In Pfizer and Moderna’s trials, for example, individuals with only a cough and positive lab test would bring those trials one event closer to their completion.
Medscape’s Eric Topol has been a vocal critic of this, saying: ‘These numbers seem totally out of line with what would be considered stopping rules.
‘I mean, you’re talking about giving a vaccine with any of these programmes to tens of millions of people. And you’re going to base that on 100 events?’
Professor Doshi did not comment on the significance of efficacy if all 150 of the people who got symptoms were in the placebo group and none were in the vaccinated arm.
Moderna’s Tal Zaks said ‘too many people would die’ waiting to find out if Moderna’s vaccine prevented mortality.
Dr Andrew Preston, a reader in microbial pathogenesis who works in vaccines, University of Bath, agreed that it would cause too many delays.
He told MailOnline: ‘Covering every manifestation of Covid disease would require trials so large, that run for such long times, that they are very likely to be impossible to run and fund, and would delay the data so long that we’d be living without any vaccine-mediated intervention for years to come.’
Commenting on the BMJ editorial, Dr Preston argued there were ‘excellent and sensible reasons for running the trials as they are’.
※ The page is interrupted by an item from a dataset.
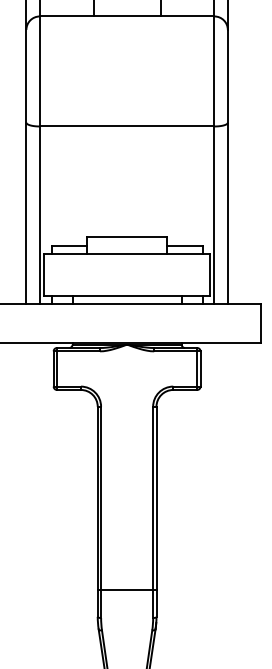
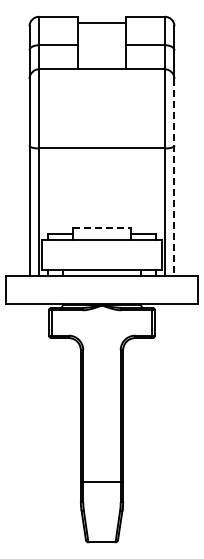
line: (227, 166) -> (174, 177), solid -> dashed
line: (126, 237) -> (101, 228), solid -> dashed

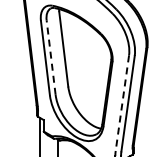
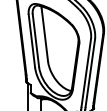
line: (51, 57) -> (36, 40), dashed -> solid
line: (122, 103) -> (86, 73), dashed -> solid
‘To test vaccines in the very vulnerable would require vaccinating vulnerable people and then asking them to put themselves in situations in which they might be exposed to the virus.
‘The ethics of this would be highly questionable, so it makes sense to test whether the vaccine shows any effect in people who, if they did become infected, the consequences are far less severe.’
However, he agreed that it is important for there to be clarity on what vaccine trials will and will not show.
‘I suspect many [people] are wanting them to ‘return life to normal’ and so there needs to be careful consideration of what the various effects of the vaccines might be.
‘It’s been clear for some time now that an essential component of building the trust required for interventions to be effective, is transparency.
‘So it’s important that as we head towards the point when mass vaccination will begin, everyone is clear about what this will change in terms of restrictions, public health and disease.’
The prospect of a Covid-19 vaccine is edging nearer, with ministers and scientists alike claiming the first roll-out could be just after Christmas.
At the end of September, the optimistic chief scientific adviser Sir Patrick Vallance said Britain could still get its hand on a coronavirus vaccine before Christmas.
And Sir Jeremy Farrar, Sage scientific advisory group member and a director of the Wellcome Trust, has said at least one of a portfolio of UK vaccines could be ready by spring.
But other experts have waded in with a dose of realism, revealing that even if a vaccine is proven effective any time soon, it will be in limited supply.
The head of the country’s vaccine task-force Kate Bingham has previously admitted less than half of Britain will get vaccinated against Covid-19.
Experts say it is likely people will need two doses of each vaccine to be protected against the coronavirus. And those who are most vulnerable will be front of the queue.